I thought of families ‘back home’ waiting for news of missing loved ones – many of whom were only young boys who lied about their age in order to join. My father did the same thing in World War II. His brother was missing in action and at the age of 89 my Dad still remembers the heartache of that time.

I couldn't help wondering how many of those injuries and deaths would have occurred in today’s modern battlefield and healthcare system. I thought of the contrast of our soldiers now being flown to the new Queen Elizabeth Hospital in Birmingham from Afghanistan where we supply Occupational Therapists and Physiotherapists to help in the acute stages of their recovery and Headley Court to progress their rehabilitation and felt grateful for our NHS that offers the best possible acute and rehab care to the men and women who fight on our behalf. Hasn't healthcare changed over the 100 years since that bloody war!
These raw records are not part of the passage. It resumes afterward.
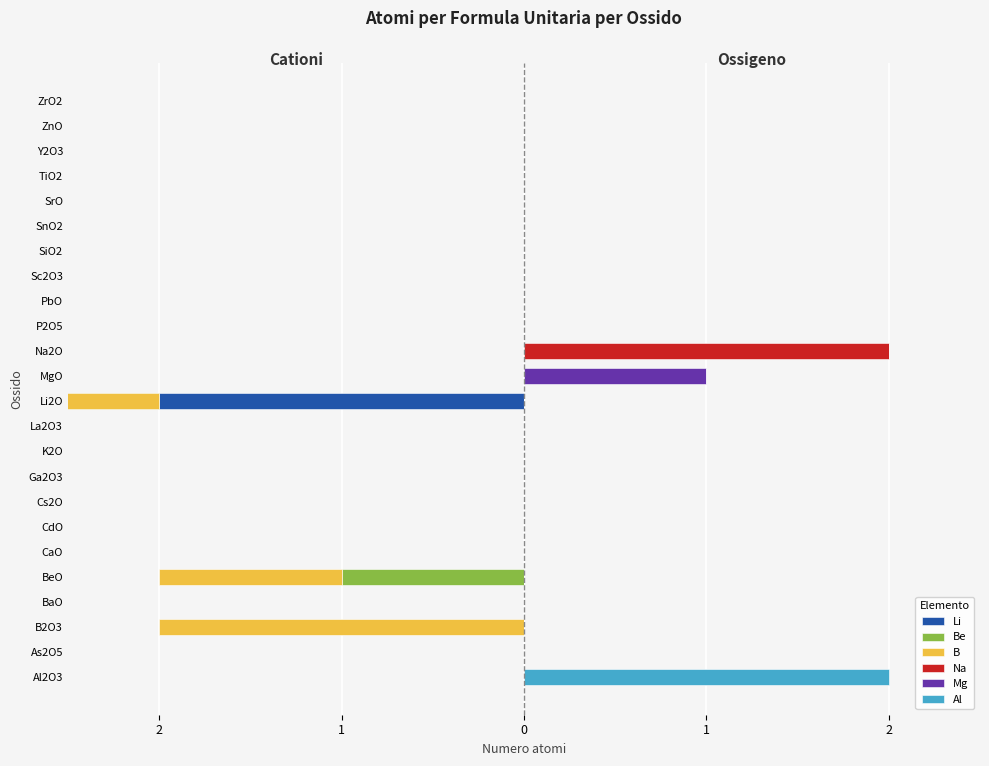

The Na series shows 0 at K2O. True or false?

True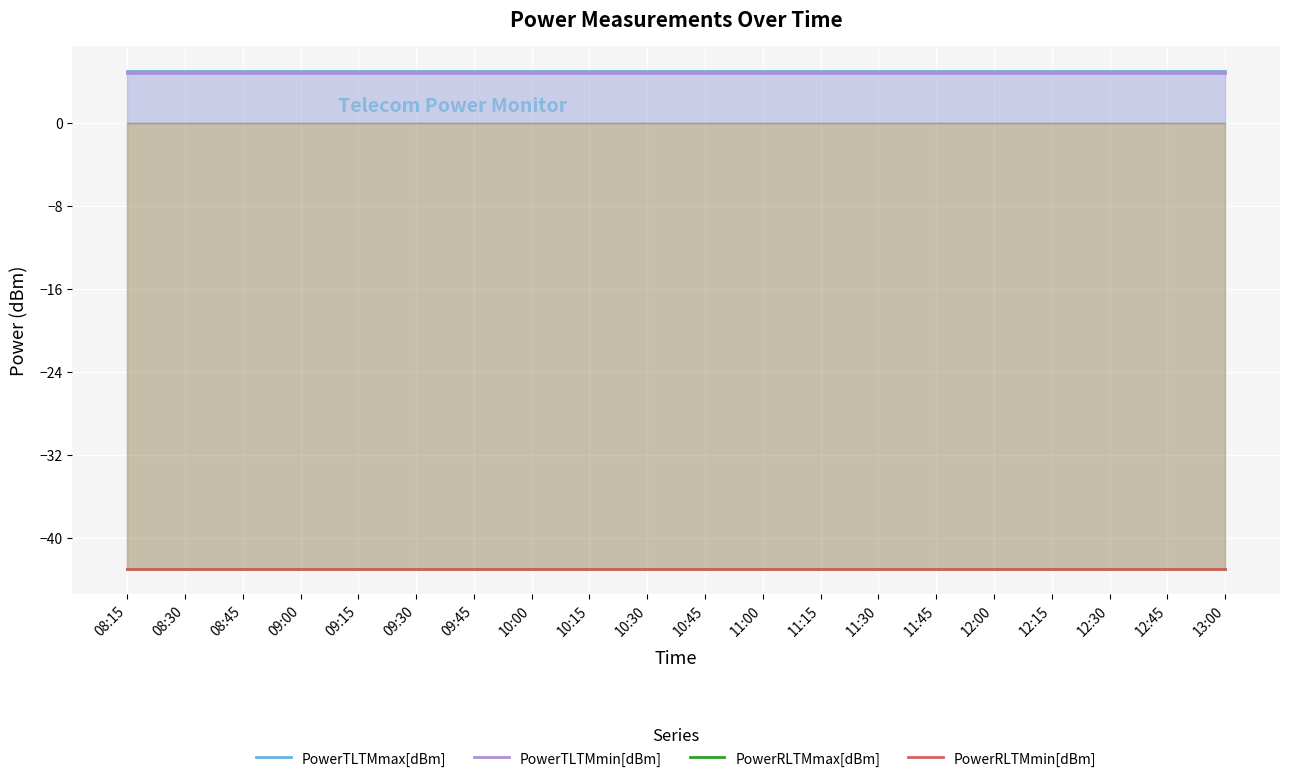

Which label corresponds to the smallest value in the chart?

08:15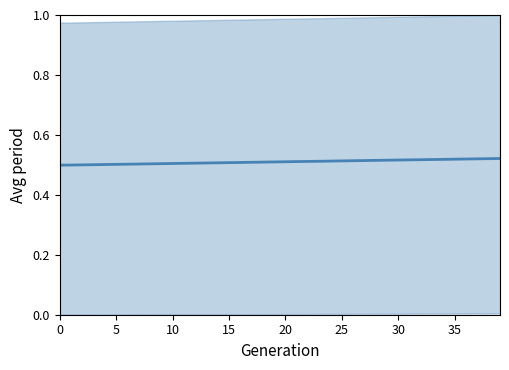

What is the minimum value shown in the chart?

0.5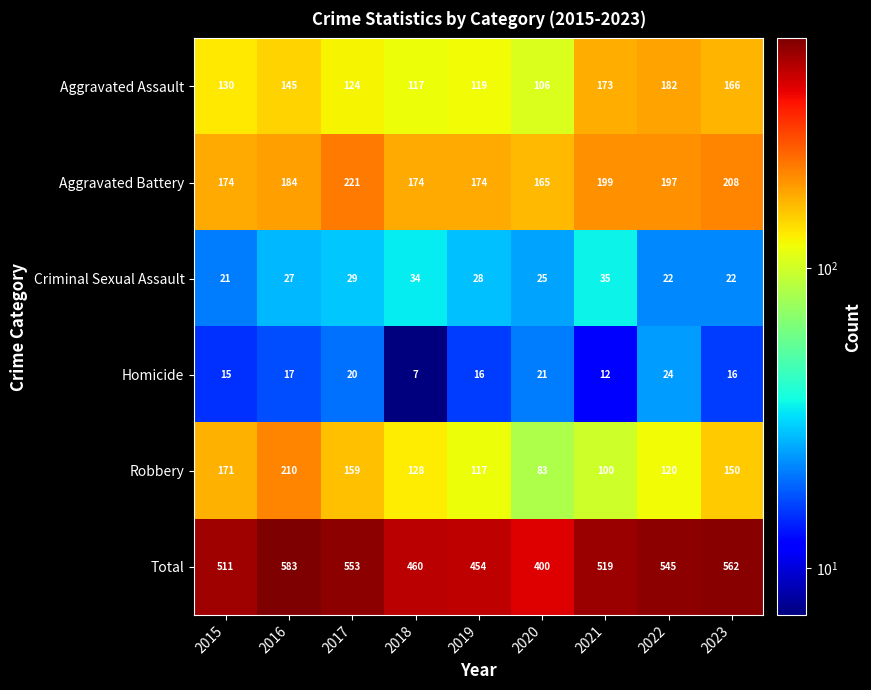

Which series has the widest spread of values?

Total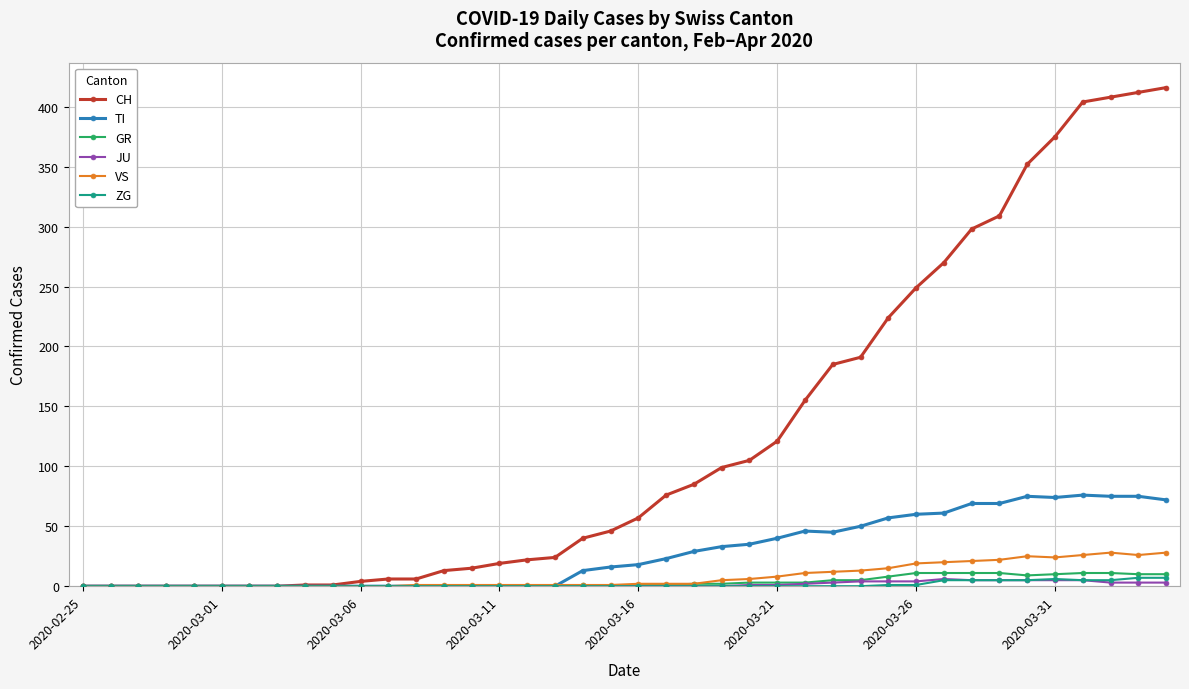

Which series has the largest range (max minus min)?

CH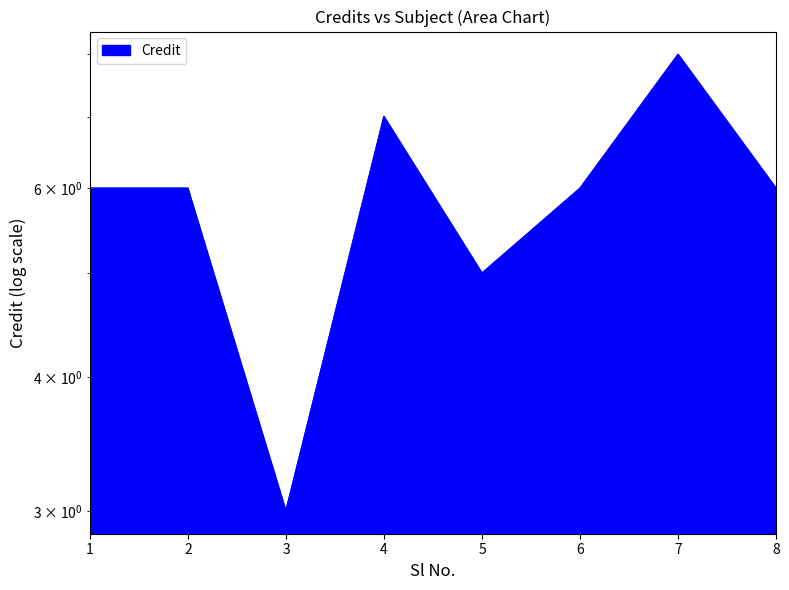

How many values are below 6?

2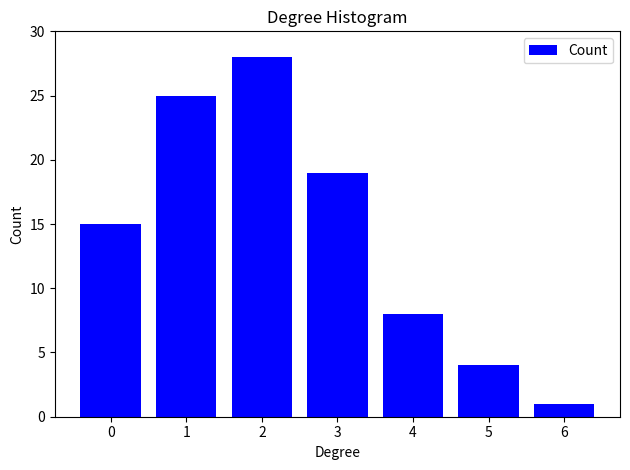

Reading left to right, extract all data points from this chart.

0=15	1=25	2=28	3=19	4=8	5=4	6=1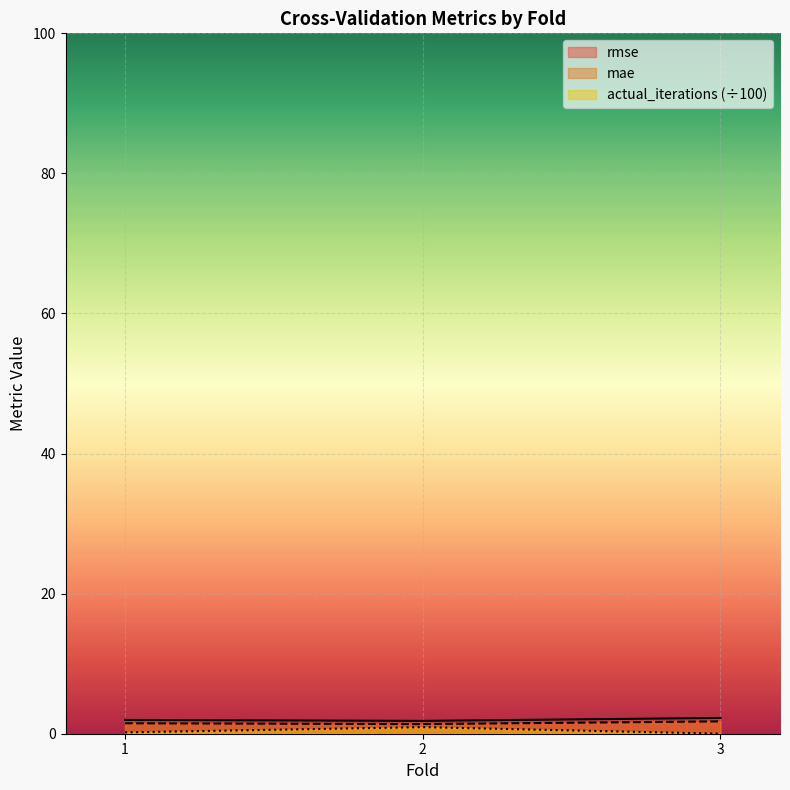

How many values in the actual_iterations series exceed 0?

2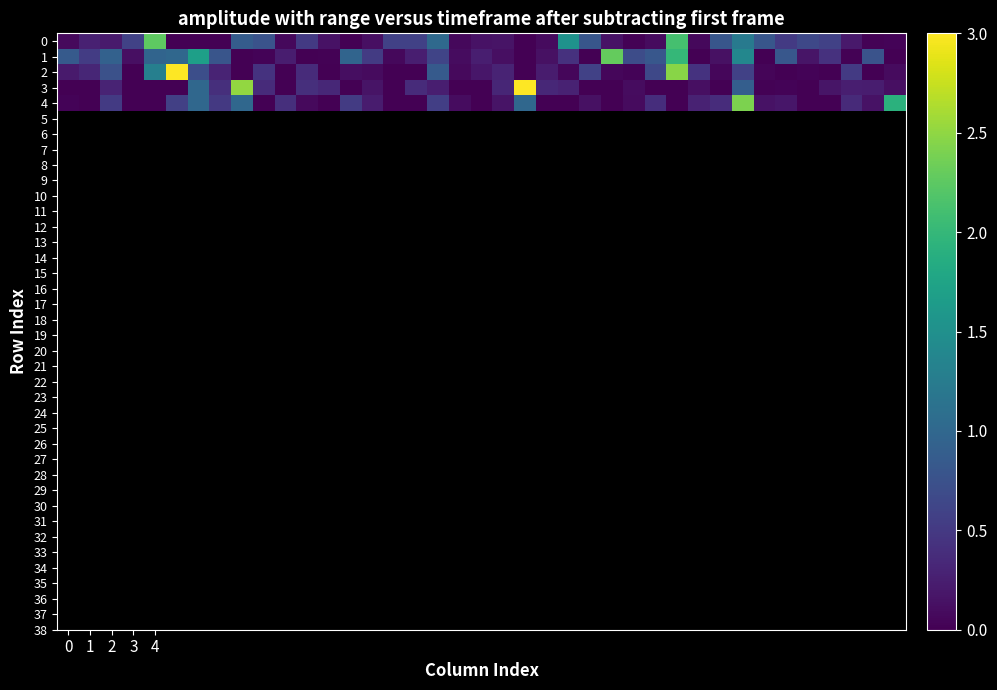

Reading left to right, extract all data points from this chart.

0: 0.1	0.3	0.2	0.6	2.3	0.0	0.0	0.0	0.9	0.8	0.1	0.5	0.1	0.0	0.1	0.6	0.6	1.0	0.1	0.1	0.2	0.0	0.1	1.5	0.8	0.1	0.0	0.1	2.1	0.1	0.8	1.2	0.8	0.5	0.7	0.6	0.2	0.0	0.0
1: 0.8	0.5	0.9	0.1	1.0	1.0	1.7	0.8	0.0	0.0	0.2	0.0	0.0	1.0	0.5	0.1	0.3	0.6	0.1	0.3	0.1	0.0	0.1	0.4	0.0	2.3	0.7	0.8	2.0	0.0	0.1	1.4	0.0	0.8	0.2	0.4	0.0	0.8	0.0
2: 0.2	0.3	0.7	0.0	1.3	3.8	0.7	0.3	0.0	0.4	0.0	0.4	0.0	0.1	0.1	0.0	0.0	0.9	0.1	0.2	0.3	0.0	0.2	0.0	0.6	0.1	0.0	0.6	2.5	0.4	0.1	0.6	0.0	0.0	0.0	0.0	0.5	0.0	0.1
3: 0.0	0.0	0.3	0.0	0.0	0.0	1.0	0.4	2.5	0.4	0.0	0.4	0.3	0.0	0.2	0.0	0.4	0.3	0.0	0.0	0.3	8.7	0.3	0.3	0.0	0.0	0.1	0.0	0.0	0.1	0.0	0.9	0.0	0.0	0.0	0.2	0.3	0.2	0.1
4: 0.0	0.0	0.5	0.0	0.0	0.6	1.0	0.5	1.0	0.0	0.4	0.1	0.0	0.5	0.2	0.0	0.0	0.6	0.1	0.0	0.2	1.0	0.0	0.0	0.1	0.0	0.1	0.4	0.0	0.3	0.4	2.4	0.1	0.2	0.0	0.0	0.4	0.1	1.9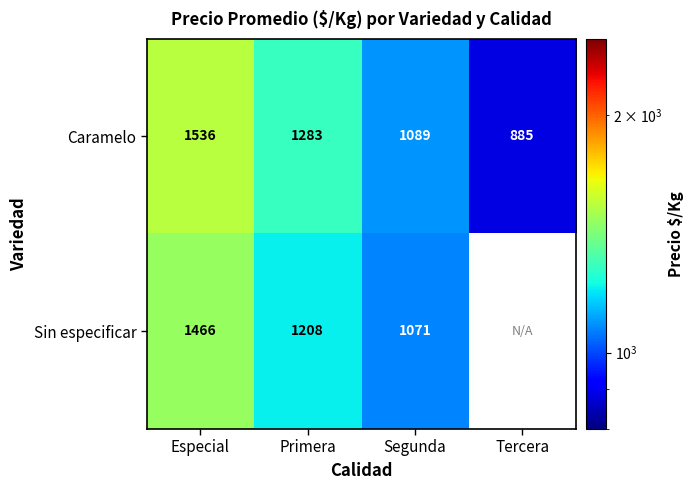

Is the value of Sin especificar at Especial greater than the value of Caramelo at Primera?

Yes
The poppies will go on sale after the 11th of November for £25 each to raise money for charities that support injured servicemen and women. I felt so inspired by those who gave so much to so few and the support that you all give to injured servicemen and women (whatever their age) that I will buy a poppy for everyone who works through Care4Health during the August, September, October until Armistice Day on the 11th of November 2014 as a way of supporting the charities who in turn support wounded soldiers. If you would like a ceramic poppy please phone us to let us know so that we can order one for you.

Wishing you and those you love the desire to spread peace in this world.